MATERIAL SUPPLIED

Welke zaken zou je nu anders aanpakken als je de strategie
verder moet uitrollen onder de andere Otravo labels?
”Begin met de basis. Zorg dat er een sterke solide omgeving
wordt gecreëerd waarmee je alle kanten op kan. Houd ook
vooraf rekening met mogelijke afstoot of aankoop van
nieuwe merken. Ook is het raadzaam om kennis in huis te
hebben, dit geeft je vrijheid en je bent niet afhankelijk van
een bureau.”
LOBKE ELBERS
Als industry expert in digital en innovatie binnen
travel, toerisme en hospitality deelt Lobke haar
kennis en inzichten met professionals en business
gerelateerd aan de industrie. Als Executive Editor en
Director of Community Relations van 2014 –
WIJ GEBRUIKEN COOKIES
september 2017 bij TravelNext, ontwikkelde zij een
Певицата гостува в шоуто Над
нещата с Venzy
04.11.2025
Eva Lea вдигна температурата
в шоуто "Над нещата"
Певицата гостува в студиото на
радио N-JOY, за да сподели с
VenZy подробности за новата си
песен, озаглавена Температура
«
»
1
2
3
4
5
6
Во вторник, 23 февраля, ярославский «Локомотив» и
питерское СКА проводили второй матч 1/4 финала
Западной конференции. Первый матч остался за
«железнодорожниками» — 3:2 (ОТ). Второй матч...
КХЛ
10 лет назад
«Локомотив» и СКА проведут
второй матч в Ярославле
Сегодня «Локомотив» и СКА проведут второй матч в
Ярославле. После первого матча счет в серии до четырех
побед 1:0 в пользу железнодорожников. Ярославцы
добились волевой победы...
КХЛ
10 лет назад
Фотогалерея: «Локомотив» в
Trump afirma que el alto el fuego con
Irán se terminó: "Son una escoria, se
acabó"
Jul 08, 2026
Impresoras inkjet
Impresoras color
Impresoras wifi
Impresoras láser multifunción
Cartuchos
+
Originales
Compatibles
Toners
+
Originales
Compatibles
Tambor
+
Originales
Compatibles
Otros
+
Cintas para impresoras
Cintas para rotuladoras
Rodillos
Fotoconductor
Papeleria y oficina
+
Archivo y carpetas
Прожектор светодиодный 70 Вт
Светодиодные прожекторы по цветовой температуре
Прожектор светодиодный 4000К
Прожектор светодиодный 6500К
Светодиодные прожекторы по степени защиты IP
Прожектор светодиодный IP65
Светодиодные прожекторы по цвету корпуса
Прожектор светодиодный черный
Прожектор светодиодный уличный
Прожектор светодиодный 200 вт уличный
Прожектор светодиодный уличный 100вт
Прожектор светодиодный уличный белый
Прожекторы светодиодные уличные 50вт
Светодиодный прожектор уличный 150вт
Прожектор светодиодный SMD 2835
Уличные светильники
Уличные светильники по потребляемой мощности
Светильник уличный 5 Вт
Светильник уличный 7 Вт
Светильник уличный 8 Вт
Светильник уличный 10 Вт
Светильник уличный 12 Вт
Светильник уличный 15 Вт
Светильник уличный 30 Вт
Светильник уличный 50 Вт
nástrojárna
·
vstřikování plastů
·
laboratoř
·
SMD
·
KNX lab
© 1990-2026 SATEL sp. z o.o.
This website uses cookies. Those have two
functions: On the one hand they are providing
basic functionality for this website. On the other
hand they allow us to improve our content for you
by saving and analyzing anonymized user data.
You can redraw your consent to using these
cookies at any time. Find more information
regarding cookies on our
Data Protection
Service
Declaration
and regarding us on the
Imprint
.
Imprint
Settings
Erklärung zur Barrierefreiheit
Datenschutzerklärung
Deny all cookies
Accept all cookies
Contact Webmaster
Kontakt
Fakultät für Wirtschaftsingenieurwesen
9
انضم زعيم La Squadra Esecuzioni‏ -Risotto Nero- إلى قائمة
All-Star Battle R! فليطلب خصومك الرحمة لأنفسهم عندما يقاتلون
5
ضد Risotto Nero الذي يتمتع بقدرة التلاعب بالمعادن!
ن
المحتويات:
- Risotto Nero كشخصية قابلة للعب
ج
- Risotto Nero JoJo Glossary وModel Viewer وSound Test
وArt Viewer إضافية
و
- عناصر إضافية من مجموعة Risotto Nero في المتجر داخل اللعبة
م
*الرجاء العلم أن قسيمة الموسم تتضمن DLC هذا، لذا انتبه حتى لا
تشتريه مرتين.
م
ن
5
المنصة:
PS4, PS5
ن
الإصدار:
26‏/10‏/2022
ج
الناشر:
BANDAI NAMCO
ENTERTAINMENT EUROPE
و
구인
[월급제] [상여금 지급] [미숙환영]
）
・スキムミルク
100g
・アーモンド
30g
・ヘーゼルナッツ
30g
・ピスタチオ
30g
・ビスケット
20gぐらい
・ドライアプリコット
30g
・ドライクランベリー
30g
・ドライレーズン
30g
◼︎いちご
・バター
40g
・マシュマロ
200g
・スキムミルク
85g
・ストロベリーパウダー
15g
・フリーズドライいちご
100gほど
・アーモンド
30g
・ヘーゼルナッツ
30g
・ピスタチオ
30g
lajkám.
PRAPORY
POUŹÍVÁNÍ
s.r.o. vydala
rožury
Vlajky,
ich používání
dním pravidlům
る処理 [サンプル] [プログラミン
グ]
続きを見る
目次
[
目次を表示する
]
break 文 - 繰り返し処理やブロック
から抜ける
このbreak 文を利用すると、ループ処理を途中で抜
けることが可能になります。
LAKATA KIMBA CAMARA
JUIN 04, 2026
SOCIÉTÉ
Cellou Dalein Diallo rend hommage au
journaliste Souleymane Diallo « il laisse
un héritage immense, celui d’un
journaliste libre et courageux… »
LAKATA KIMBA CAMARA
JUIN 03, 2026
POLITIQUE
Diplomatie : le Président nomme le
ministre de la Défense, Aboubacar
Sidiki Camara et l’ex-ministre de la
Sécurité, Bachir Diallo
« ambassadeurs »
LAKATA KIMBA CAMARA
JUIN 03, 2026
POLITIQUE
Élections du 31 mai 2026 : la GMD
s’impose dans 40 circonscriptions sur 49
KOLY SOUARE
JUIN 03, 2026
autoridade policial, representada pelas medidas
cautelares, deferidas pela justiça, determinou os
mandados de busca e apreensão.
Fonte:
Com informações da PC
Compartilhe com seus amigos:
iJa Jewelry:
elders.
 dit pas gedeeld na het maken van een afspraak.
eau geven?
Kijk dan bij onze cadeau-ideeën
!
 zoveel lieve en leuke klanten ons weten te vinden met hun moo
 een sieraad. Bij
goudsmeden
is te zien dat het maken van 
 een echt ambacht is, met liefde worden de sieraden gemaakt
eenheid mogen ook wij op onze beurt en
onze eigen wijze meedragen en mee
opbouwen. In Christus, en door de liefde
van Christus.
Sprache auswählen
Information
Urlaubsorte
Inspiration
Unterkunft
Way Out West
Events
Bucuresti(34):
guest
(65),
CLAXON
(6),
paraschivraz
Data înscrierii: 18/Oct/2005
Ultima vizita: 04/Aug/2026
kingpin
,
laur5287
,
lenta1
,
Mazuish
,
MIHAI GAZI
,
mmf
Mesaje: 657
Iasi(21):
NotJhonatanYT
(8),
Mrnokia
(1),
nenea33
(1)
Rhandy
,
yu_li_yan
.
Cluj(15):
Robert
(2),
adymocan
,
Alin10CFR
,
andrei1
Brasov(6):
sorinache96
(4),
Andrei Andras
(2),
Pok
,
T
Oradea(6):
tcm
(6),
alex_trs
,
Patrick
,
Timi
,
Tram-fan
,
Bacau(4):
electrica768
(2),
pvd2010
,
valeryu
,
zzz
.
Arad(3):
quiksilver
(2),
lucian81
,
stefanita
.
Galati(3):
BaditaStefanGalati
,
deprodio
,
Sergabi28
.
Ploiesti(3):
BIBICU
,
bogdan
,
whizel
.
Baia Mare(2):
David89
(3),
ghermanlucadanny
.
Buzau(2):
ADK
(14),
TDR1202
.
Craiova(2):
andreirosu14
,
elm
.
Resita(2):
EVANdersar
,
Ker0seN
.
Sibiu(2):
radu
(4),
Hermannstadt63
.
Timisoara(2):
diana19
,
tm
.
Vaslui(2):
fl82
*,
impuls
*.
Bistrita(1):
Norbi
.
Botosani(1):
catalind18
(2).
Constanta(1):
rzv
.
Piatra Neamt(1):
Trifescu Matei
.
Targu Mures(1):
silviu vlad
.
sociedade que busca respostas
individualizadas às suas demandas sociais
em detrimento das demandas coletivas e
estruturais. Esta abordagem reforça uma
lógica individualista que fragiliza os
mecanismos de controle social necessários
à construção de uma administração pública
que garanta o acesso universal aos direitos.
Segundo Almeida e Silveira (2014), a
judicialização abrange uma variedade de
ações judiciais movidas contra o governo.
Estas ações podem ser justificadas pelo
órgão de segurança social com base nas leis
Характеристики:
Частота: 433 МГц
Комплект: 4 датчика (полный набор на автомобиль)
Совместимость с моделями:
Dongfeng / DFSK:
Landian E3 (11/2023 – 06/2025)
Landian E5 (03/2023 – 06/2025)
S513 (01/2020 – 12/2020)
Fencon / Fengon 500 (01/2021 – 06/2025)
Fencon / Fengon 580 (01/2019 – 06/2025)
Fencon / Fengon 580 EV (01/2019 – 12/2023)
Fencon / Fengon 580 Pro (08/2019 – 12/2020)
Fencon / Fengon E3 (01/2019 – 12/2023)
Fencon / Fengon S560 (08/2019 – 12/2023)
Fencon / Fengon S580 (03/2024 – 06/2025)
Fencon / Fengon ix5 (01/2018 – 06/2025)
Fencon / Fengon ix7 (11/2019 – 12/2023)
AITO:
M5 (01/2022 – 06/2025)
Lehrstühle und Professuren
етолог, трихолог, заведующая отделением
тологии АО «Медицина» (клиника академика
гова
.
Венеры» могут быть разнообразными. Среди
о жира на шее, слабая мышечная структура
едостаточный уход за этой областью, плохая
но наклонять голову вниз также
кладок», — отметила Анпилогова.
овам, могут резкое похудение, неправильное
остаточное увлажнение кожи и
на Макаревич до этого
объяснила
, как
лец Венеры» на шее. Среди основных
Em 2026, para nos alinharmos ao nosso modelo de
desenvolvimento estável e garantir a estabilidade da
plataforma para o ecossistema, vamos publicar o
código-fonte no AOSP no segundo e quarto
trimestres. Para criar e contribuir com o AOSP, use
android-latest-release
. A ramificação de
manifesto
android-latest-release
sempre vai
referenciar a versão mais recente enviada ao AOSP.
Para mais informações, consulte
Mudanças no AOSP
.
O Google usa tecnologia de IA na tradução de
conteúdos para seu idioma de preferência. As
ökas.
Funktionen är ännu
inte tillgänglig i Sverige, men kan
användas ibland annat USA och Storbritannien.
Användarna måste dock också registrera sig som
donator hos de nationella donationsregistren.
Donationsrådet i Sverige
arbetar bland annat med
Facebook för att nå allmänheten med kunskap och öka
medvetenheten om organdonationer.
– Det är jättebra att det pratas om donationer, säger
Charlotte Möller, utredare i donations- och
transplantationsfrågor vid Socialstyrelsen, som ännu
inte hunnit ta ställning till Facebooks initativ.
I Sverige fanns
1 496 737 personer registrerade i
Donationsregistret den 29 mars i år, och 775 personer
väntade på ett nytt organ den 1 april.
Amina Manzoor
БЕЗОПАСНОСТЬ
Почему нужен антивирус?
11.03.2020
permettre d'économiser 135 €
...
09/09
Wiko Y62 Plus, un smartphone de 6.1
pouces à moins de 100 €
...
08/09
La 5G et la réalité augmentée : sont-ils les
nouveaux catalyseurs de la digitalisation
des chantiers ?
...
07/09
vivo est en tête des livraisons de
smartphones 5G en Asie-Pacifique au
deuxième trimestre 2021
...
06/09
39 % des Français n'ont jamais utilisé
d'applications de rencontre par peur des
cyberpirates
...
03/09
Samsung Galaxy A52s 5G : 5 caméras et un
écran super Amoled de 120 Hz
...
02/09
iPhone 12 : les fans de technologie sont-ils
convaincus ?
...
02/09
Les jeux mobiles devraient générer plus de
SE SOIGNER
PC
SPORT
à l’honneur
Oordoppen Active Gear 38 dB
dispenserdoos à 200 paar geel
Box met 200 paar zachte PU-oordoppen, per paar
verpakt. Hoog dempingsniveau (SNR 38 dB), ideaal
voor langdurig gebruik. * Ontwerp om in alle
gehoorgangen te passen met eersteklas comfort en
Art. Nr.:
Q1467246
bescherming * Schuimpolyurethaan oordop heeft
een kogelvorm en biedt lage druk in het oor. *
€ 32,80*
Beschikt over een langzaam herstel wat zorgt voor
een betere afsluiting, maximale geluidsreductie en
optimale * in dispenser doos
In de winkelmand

WHAT YOU WILL DO
Each line of the listing that contains the word "alle" must be copied.

TASK RESPONSE
wordt gecreëerd waarmee je alle kanten op kan. Houd ook
voor langdurig gebruik. * Ontwerp om in alle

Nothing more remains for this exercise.